• Records for processing:
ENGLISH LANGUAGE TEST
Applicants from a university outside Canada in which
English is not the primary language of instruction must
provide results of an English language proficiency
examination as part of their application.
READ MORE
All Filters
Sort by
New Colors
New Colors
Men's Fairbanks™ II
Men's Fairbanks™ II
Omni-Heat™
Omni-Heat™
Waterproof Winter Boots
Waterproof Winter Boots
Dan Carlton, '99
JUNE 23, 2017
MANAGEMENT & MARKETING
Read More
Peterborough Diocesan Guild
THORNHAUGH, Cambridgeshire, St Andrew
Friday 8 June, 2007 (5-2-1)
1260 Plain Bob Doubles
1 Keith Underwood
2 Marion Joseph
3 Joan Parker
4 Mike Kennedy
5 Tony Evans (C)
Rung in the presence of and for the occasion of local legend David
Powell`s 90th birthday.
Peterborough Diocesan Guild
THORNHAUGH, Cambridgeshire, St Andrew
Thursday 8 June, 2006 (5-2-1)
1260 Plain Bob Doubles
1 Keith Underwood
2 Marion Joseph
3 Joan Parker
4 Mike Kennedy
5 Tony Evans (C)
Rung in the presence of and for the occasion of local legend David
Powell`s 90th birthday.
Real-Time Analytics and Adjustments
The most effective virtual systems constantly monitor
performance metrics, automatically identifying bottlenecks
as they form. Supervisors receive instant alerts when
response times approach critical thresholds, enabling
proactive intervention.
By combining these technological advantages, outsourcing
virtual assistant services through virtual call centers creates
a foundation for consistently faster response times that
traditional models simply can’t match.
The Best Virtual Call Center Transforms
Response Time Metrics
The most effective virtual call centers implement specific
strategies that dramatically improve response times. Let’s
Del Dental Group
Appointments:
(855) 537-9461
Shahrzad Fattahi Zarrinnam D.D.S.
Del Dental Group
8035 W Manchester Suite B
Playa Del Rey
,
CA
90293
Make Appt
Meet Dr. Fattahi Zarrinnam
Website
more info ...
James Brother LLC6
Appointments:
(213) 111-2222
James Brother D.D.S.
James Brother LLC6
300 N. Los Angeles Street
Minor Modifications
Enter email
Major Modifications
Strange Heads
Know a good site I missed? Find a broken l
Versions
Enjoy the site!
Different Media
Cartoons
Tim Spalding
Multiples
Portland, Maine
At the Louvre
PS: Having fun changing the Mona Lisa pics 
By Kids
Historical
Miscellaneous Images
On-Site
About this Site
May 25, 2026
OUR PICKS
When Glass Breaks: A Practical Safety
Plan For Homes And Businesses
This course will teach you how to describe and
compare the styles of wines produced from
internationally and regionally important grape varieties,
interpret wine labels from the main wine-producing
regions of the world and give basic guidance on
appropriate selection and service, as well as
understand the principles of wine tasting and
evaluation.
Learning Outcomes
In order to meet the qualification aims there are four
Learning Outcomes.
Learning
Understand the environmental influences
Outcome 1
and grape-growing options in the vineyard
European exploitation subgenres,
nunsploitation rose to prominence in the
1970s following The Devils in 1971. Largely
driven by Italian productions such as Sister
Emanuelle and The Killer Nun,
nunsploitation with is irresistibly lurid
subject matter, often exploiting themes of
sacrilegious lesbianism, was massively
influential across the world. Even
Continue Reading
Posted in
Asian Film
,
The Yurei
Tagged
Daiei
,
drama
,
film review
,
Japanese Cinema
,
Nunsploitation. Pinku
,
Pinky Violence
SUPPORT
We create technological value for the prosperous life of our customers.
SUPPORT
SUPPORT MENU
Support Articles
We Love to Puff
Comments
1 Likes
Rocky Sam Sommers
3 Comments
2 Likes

• Exercise objective: Copy the entries above exactly. Miss none of them.

• Output of the task:
ENGLISH LANGUAGE TEST
Applicants from a university outside Canada in which
English is not the primary language of instruction must
provide results of an English language proficiency
examination as part of their application.
READ MORE
All Filters
Sort by
New Colors
New Colors
Men's Fairbanks™ II
Men's Fairbanks™ II
Omni-Heat™
Omni-Heat™
Waterproof Winter Boots
Waterproof Winter Boots
Dan Carlton, '99
JUNE 23, 2017
MANAGEMENT & MARKETING
Read More
Peterborough Diocesan Guild
THORNHAUGH, Cambridgeshire, St Andrew
Friday 8 June, 2007 (5-2-1)
1260 Plain Bob Doubles
1 Keith Underwood
2 Marion Joseph
3 Joan Parker
4 Mike Kennedy
5 Tony Evans (C)
Rung in the presence of and for the occasion of local legend David
Powell`s 90th birthday.
Peterborough Diocesan Guild
THORNHAUGH, Cambridgeshire, St Andrew
Thursday 8 June, 2006 (5-2-1)
1260 Plain Bob Doubles
1 Keith Underwood
2 Marion Joseph
3 Joan Parker
4 Mike Kennedy
5 Tony Evans (C)
Rung in the presence of and for the occasion of local legend David
Powell`s 90th birthday.
Real-Time Analytics and Adjustments
The most effective virtual systems constantly monitor
performance metrics, automatically identifying bottlenecks
as they form. Supervisors receive instant alerts when
response times approach critical thresholds, enabling
proactive intervention.
By combining these technological advantages, outsourcing
virtual assistant services through virtual call centers creates
a foundation for consistently faster response times that
traditional models simply can’t match.
The Best Virtual Call Center Transforms
Response Time Metrics
The most effective virtual call centers implement specific
strategies that dramatically improve response times. Let’s
Del Dental Group
Appointments:
(855) 537-9461
Shahrzad Fattahi Zarrinnam D.D.S.
Del Dental Group
8035 W Manchester Suite B
Playa Del Rey
,
CA
90293
Make Appt
Meet Dr. Fattahi Zarrinnam
Website
more info ...
James Brother LLC6
Appointments:
(213) 111-2222
James Brother D.D.S.
James Brother LLC6
300 N. Los Angeles Street
Minor Modifications
Enter email
Major Modifications
Strange Heads
Know a good site I missed? Find a broken l
Versions
Enjoy the site!
Different Media
Cartoons
Tim Spalding
Multiples
Portland, Maine
At the Louvre
PS: Having fun changing the Mona Lisa pics 
By Kids
Historical
Miscellaneous Images
On-Site
About this Site
May 25, 2026
OUR PICKS
When Glass Breaks: A Practical Safety
Plan For Homes And Businesses
This course will teach you how to describe and
compare the styles of wines produced from
internationally and regionally important grape varieties,
interpret wine labels from the main wine-producing
regions of the world and give basic guidance on
appropriate selection and service, as well as
understand the principles of wine tasting and
evaluation.
Learning Outcomes
In order to meet the qualification aims there are four
Learning Outcomes.
Learning
Understand the environmental influences
Outcome 1
and grape-growing options in the vineyard
European exploitation subgenres,
nunsploitation rose to prominence in the
1970s following The Devils in 1971. Largely
driven by Italian productions such as Sister
Emanuelle and The Killer Nun,
nunsploitation with is irresistibly lurid
subject matter, often exploiting themes of
sacrilegious lesbianism, was massively
influential across the world. Even
Continue Reading
Posted in
Asian Film
,
The Yurei
Tagged
Daiei
,
drama
,
film review
,
Japanese Cinema
,
Nunsploitation. Pinku
,
Pinky Violence
SUPPORT
We create technological value for the prosperous life of our customers.
SUPPORT
SUPPORT MENU
Support Articles
We Love to Puff
Comments
1 Likes
Rocky Sam Sommers
3 Comments
2 Likes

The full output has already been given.